Height (cm) and weight (kg) were measured, and body mass index (BMI) was calculated by dividing weight by squared height (kg/m2). Systolic and diastolic blood pressure were measured by an automated digital device (HEM-707, OMRON, Kyoto) with subject in a sitting position at least for five minutes. Blood pressure readings were taken twice with an interval of at least one minute, and the second reading was used for the present study. Hypertension was defined if systolic blood pressure was ≥140 mmHg or diastolic blood pressure was ≥90 mmHg or if antihypertensive drugs were used. Diabetes mellitus status was defined if individuals reported current medication for diabetes mellitus or if HbA1c was ≥6.5%.

2.5. Statistical Analysis

Statistical analyses were performed in men and women separately. We calculated age-standardized proportions of variables of interest according to categories of coffee intake by the direct method with age-specific (5-year class) numbers of men and women each as standard populations. Analysis of covariance was used to calculate adjusted mean concentrations of UA according to coffee or caffeine intake. Coffee intake was categorized into null consumption, <1, 1–3, 4–6, and ≥7 cups/day. Caffeine was divided into quintiles (<105, 105–194, 195–239, 240–309, and ≥310 mg/day). In multivariate models, we included the following potential confounding variables: age (continuous), BMI (continuous), smoking (never, past, and current smoking with a consumption of <20 or ≥20 cigarettes/day), alcohol drinking (never, past, and current drinking with a consumption of <30, 30–59, or ≥60 mL/day), work-related physical activity (quartiles of MET-hour/day), and leisure-time physical activity (quartiles of MET-hour/week), hypertension, diabetes mellitus, eGFR (<60, 60–89, or ≥90 mL/min/1.73 m2), and seafood intake (quartiles of daily consumption).

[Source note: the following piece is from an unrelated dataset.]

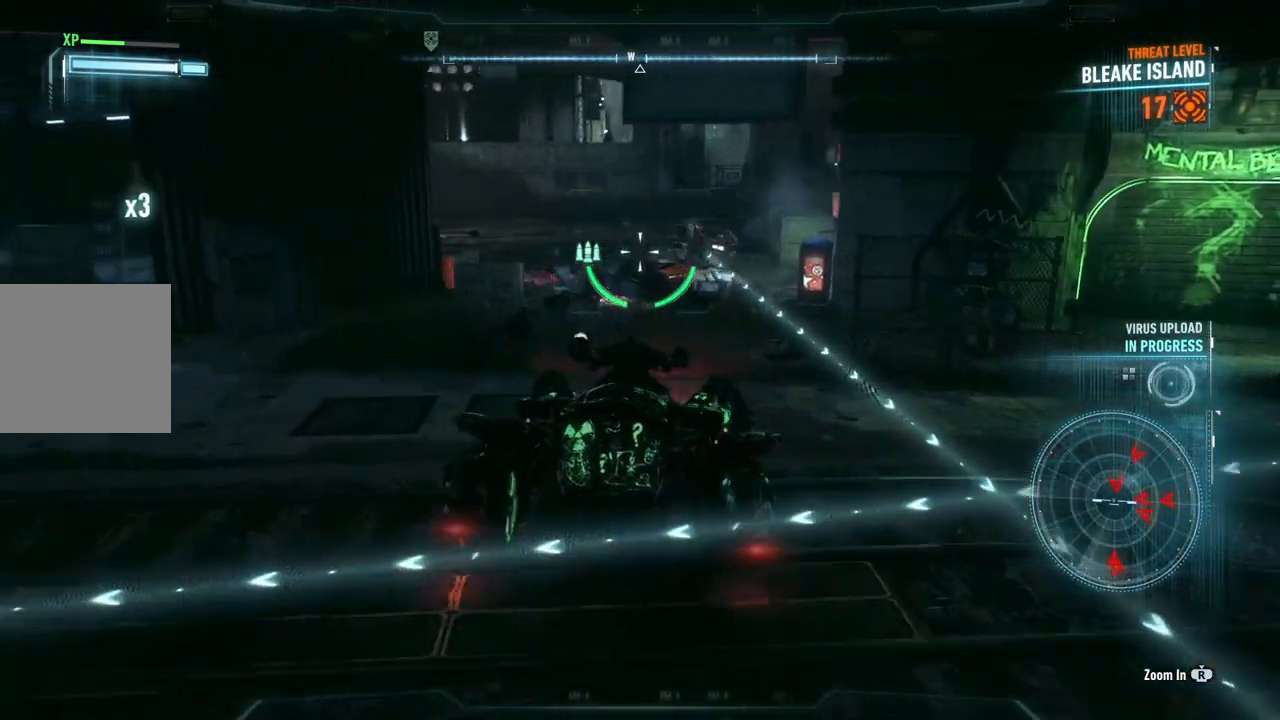
{"buttons": ["L2", "R2"], "left_stick": "down", "right_stick": "center", "events": [[33, "left_stick", "up"], [217, "R1", "up"], [217, "right_stick", "center"], [350, "left_stick", "left"], [367, "R2", "down"], [417, "left_stick", "down"]]}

Odds ratios (OR) of hyperuricemia (≥7 mg/dL) in relation to coffee and caffeine intake were estimated by using logistic regression analysis. The definition of hyperuricemia was based on the standard cutoff point used in the United States [1]. The Wald method was used to estimate 95% confidence interval (CI). Trends in mean concentrations of serum UA and ORs of hyperuricemia across coffee or caffeine intake levels were evaluated by assigning ordinal values to categories of coffee or caffeine intake. A two-sided P value <  .05 was considered statistically significant. Statistical analyses were performed with SAS version 9.2 (SAS Institute, Cary, NC).

3. Results

Selected characteristics of the study subjects are summarized in Table 1. At least 1 cup of coffee per day was consumed by more than half of men and women (57%). Much larger proportions of men (78%) and women (87%) consumed green tea daily. Daily users of black tea and oolong tea were less frequent. Serum UA concentrations were greater in men than in women, as was the prevalence of hyperuricemia. Proportions of current cigarette smoking and alcohol use were greater in men than in women. Hypertension and diabetes mellitus were more frequent in men than in women.

Table 1

Characteristics of the study subjects (n = 11.662).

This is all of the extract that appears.